Aim of the task: Among the entries, which lines carry the string "Left"? Copy each of them.

Task data:
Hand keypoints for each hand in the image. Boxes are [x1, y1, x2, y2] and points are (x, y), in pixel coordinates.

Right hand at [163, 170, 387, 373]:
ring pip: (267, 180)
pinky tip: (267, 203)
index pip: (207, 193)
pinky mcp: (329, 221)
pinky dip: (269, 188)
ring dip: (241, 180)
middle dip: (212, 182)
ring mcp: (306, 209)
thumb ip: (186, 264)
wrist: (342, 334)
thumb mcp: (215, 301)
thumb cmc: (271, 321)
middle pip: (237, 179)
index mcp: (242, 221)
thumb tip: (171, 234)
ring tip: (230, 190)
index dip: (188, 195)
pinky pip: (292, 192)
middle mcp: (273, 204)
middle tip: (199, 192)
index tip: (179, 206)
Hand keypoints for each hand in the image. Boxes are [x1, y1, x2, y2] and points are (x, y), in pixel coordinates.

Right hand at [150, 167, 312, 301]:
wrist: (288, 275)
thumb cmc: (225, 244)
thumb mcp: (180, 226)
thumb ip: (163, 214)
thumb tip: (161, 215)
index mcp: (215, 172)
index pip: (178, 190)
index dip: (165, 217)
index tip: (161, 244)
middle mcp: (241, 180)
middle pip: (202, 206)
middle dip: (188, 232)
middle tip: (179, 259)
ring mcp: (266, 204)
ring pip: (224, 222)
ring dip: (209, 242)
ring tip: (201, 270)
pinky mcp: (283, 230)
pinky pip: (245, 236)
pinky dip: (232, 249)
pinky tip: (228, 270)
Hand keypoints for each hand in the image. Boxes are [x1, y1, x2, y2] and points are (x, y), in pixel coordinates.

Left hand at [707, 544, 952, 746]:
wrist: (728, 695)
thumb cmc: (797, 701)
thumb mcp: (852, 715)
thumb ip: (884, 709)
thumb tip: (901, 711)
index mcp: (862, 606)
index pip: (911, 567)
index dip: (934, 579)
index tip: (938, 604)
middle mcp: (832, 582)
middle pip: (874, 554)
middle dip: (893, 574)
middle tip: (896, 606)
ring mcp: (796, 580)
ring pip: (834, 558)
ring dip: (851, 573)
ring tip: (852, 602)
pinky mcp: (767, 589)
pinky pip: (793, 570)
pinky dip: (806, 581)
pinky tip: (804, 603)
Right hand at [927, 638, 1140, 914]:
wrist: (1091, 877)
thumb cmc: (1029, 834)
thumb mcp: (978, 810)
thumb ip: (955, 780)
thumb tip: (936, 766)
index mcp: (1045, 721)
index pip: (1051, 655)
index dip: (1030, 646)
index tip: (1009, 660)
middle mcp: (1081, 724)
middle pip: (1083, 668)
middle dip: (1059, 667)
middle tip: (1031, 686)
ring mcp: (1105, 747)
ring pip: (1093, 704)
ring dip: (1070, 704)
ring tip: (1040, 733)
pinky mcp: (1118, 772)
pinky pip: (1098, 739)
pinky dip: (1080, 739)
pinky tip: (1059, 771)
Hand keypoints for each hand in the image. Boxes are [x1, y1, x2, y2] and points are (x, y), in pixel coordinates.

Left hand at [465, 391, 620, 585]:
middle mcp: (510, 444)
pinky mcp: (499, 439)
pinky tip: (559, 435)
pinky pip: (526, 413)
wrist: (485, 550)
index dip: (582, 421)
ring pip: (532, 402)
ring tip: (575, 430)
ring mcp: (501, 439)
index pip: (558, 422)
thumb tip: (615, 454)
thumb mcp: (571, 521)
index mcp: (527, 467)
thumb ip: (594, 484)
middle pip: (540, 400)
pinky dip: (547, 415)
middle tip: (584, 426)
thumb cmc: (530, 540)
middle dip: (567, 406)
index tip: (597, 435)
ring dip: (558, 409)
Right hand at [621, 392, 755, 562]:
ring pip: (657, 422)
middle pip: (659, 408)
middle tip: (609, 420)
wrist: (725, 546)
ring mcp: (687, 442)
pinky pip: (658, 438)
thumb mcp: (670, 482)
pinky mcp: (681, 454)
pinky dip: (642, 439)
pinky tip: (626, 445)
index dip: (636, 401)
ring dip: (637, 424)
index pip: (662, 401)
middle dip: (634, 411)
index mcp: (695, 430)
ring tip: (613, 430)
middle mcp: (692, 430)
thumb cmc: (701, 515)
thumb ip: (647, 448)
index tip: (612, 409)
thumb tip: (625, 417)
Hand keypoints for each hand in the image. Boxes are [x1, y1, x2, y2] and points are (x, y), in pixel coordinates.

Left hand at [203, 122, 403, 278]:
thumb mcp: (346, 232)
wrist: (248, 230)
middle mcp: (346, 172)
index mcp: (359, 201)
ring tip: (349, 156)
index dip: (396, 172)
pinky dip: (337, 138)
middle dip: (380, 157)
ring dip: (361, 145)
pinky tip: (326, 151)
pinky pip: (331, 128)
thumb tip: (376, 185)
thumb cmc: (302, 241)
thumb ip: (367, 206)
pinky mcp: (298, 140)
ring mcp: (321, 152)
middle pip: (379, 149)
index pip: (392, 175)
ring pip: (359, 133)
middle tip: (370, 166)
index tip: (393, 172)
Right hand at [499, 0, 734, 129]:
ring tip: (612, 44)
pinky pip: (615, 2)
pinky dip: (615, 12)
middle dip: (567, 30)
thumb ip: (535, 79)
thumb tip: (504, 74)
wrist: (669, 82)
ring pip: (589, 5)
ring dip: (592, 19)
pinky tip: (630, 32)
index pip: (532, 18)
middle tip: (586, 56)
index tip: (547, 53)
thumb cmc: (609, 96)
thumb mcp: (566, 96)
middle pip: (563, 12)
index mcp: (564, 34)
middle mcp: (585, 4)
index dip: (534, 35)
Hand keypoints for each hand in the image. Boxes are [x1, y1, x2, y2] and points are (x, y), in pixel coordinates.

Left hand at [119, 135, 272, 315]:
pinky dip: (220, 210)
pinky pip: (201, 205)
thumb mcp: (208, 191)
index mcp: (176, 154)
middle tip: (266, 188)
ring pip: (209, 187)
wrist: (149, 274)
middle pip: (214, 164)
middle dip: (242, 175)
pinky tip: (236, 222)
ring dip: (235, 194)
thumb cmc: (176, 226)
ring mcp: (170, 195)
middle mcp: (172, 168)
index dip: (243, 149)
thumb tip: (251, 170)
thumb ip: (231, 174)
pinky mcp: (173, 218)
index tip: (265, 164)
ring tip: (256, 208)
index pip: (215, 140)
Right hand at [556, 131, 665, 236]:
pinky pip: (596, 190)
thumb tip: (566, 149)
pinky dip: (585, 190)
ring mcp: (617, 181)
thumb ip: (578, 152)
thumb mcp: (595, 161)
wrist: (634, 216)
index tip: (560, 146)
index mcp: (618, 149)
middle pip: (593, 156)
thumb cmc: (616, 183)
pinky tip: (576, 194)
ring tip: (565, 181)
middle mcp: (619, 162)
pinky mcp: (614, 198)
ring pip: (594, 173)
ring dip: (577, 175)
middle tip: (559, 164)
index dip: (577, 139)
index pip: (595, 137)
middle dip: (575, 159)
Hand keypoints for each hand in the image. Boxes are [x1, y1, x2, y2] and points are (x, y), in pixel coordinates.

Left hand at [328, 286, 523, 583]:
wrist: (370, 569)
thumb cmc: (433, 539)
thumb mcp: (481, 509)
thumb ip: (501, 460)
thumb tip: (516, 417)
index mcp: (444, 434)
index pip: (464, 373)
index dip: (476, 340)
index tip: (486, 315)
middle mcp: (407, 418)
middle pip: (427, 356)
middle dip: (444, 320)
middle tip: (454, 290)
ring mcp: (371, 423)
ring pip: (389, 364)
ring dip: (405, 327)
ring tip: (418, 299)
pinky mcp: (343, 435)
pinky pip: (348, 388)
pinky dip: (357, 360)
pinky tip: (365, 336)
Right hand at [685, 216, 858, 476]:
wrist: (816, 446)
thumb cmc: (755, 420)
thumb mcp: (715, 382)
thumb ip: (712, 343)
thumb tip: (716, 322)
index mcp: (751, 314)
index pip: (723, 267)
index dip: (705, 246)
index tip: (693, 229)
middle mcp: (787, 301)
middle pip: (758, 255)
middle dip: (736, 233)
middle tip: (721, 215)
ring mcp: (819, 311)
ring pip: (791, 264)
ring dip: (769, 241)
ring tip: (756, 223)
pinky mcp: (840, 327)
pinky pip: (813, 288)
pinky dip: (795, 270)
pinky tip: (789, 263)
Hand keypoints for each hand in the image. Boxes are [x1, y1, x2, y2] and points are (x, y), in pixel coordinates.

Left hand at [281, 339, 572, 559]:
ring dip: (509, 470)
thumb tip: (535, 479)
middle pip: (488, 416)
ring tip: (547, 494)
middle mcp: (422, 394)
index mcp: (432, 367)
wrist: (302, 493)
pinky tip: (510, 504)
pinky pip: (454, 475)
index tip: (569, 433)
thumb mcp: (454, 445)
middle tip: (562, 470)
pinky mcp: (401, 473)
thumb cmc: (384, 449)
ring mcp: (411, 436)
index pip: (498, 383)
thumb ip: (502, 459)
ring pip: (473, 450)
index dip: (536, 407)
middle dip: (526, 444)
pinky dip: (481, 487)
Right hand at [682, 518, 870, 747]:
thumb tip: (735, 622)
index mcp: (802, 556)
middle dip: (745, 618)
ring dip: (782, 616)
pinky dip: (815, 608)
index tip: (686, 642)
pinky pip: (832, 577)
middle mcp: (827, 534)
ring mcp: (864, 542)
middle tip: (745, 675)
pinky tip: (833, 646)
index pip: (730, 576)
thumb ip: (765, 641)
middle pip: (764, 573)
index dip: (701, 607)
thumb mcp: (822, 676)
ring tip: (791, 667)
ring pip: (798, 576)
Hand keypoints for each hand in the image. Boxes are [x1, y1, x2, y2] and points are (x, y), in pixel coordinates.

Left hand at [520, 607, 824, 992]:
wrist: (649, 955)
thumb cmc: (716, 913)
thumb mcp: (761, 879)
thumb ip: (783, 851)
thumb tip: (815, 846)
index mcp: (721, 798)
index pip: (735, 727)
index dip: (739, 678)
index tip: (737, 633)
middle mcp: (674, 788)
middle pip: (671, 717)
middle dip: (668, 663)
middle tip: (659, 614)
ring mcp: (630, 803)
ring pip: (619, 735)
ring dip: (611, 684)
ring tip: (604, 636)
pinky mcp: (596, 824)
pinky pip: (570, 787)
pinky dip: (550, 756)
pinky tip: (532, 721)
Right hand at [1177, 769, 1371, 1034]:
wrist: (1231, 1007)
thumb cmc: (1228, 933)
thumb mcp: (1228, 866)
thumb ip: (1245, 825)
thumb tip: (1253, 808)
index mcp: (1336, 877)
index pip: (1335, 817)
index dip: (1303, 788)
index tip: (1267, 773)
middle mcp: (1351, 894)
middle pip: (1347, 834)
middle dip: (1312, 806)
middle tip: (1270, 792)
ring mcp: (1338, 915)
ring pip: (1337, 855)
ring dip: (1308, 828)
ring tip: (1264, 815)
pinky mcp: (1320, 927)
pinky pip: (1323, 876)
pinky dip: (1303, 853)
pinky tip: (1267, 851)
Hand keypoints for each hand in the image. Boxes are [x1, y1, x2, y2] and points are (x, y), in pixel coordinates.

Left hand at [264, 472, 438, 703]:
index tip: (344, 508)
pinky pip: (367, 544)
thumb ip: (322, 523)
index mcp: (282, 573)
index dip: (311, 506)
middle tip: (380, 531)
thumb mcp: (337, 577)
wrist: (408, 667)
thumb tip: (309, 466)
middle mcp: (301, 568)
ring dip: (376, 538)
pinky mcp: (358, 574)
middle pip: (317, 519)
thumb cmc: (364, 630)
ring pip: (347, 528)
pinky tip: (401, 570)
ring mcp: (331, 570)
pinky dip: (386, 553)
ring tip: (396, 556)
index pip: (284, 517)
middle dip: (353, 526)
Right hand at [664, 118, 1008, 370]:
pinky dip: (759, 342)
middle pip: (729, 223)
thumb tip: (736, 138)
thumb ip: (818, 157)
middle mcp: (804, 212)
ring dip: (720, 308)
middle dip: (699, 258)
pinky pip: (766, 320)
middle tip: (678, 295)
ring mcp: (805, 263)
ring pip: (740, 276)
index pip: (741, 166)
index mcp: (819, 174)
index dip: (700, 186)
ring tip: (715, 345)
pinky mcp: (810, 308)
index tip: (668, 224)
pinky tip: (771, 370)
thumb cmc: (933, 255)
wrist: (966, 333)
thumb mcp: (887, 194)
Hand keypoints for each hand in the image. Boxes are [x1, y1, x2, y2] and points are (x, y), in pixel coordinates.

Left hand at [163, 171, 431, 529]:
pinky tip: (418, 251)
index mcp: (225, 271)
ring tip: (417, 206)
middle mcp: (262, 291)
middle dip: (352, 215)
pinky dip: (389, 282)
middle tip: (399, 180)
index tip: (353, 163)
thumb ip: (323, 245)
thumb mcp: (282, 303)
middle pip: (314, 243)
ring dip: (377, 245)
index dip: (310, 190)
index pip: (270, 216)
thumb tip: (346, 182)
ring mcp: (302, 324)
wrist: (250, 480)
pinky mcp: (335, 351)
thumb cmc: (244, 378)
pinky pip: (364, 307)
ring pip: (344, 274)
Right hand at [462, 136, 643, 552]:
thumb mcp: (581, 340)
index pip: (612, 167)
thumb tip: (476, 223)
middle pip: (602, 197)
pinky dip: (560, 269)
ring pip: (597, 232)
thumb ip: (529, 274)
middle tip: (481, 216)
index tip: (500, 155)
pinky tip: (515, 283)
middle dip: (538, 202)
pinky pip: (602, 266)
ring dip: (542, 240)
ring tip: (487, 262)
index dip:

Exercise solution:
Left hand at [707, 544, 952, 746]:
Left hand at [465, 391, 620, 585]:
Left hand at [203, 122, 403, 278]:
Left hand at [119, 135, 272, 315]:
Left hand at [328, 286, 523, 583]:
Left hand at [281, 339, 572, 559]:
Left hand at [520, 607, 824, 992]:
Left hand at [264, 472, 438, 703]:
Left hand at [163, 171, 431, 529]:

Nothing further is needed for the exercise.